Actions express priorities
The author is an editorial writer at the JoongAng Ilbo.
I noticed one picture. After North Korea launched two ballistic missiles six days and then two days before Japan decided to exclude Korea from the so-called white list, President Moon Jae-in’s visit to Jeo Island in South Gyeongsang on July 30 was covering the front pages of major newspapers on July 31. Photos from the visit were also posted on the Blue House website. Only three days ago, the Blue House announced that President Moon cancelled his summer vacation because of the ongoing Japan issue.
But despite the announcement, photos of President Moon making an unofficial visit to Jeju Island during the previous weekend for personal reasons spread on social media, and after cancelling his vacation, President Moon visited Jeo Island with South Gyeongsang Gov. Kim Gyeong-su. The photos in the newspapers for two consecutive days didn’t reflect a sense of crisis.
It would be nice if reality resembled the photos, but that is not the case. With the U.S.-China trade conflict and Japan’s provocation, IT and semiconductor industries are in a slump, and many people are reminded of the nightmare from the late Joseon period when the Russian military jet violated the territorial airspace, and dozens of Korean, Japanese, Chinese and Russian fighters flew over Dokdo islets.

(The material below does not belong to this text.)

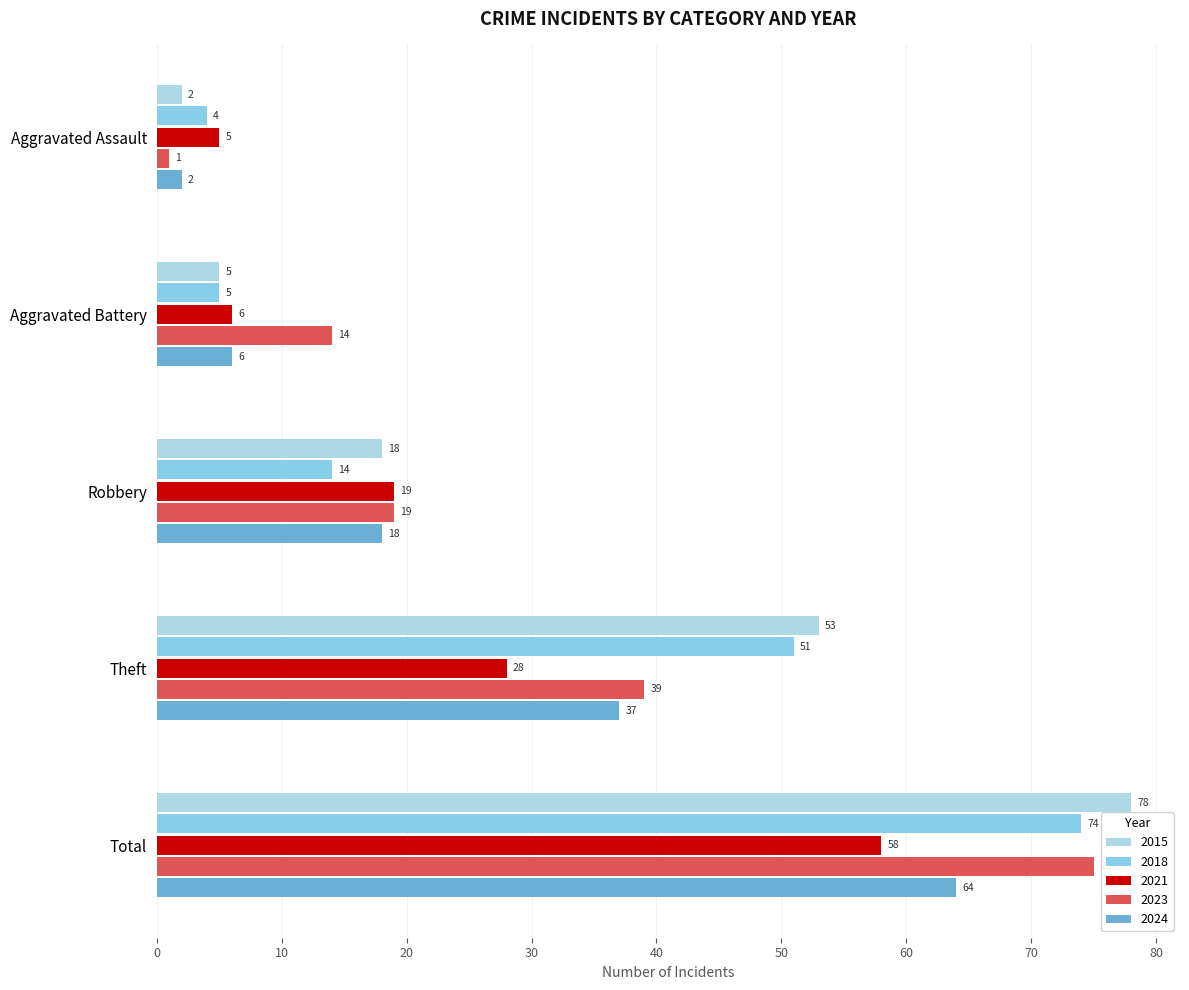

Count the number of categories in the chart.

5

During this administration, small businesses have struggled, actual youth unemployment is higher than ever, and now the Korea Employment Information Service predicts that jobs in 10 industries, including major manufacturing, could decrease by the largest margin ever in the second half of the year.
Aside from the two photos, I find it hard to detect the crisis from the public schedule of the president. After cancelling his vacation to respond to the crisis, President Moon did not preside over the emergency National Security Council (NSC) meeting on July 31 regarding North Korea’s missile launch despite pressure from the opposition party. The president cannot and should not be involved in every single issue, but some people find the latest moves odd because the president’s public schedule sends a political message.
It’s been like that since Japan’s announcement of a core material export ban turned the country upside down on July 1. The public events and remarks by the president with Blue House correspondents haven’t reflected how the people are feeling. As I wondered whether we have any weapon or plan, the cabinet meeting on July 2 evaluated the North Korea-U.S. meeting at Panmunjom as a “declaration of ending the hostile relationship” and remained silent on the Japan issue.
On the same day, the president attended a conference about the outcomes of health care coverage enhancement. On July 5, he visited a social economy expo and observed children’s art class.
On July 8, he said that Korea cannot help but respond if Korean companies suffer damage. But the very next day, the president hosted a self-praising fair economy outcome report meeting.
On July 10, the heads of the nation’s top 30 companies were called to the Blue House in response to a prolonged war, but realistic strategies were hard to find. On July 12, the president visited the South Jeolla Provincial Office and talked about Admiral Yi Sun-shin defending the country with 12 ships.
Following the remark, then-Blue House Secretary for Civil Affairs Cho Kuk advocated for raising bamboo spears against the Japanese and called critical media, “Native Japanese invaders selling out the country and benefitting the enemy,” advocating for anti-Japanese sentiment by defining them as “the new Japanese collaborators.”
There have been some remarks about Japan during secretarial and aide meetings, but the president personally appeared at the Geobukseon restaurant in Busan, the name of which is derived from the Korean word for turtle ship, where signs of the alienation of public sentiment were evident before the general election.
Some found the luncheon meeting with the Minjoo Party floor leaders on July 23 uncomfortable. The Blue House and key ruling party members got together and shared jokes, like “I was jealous as my wife told me to tell the president she loved him,” without realizing how Korean citizens feel during the ongoing national crisis.
That’s why many people believe the Blue House and the ruling party are only focused on the general election, and that was before a report by the Institute for Democracy — the Democratic Party think tank led by Yang Jeong-cheol, who had been called the mind of President Moon — said that the Korea-Japan discord would help the party in the general election.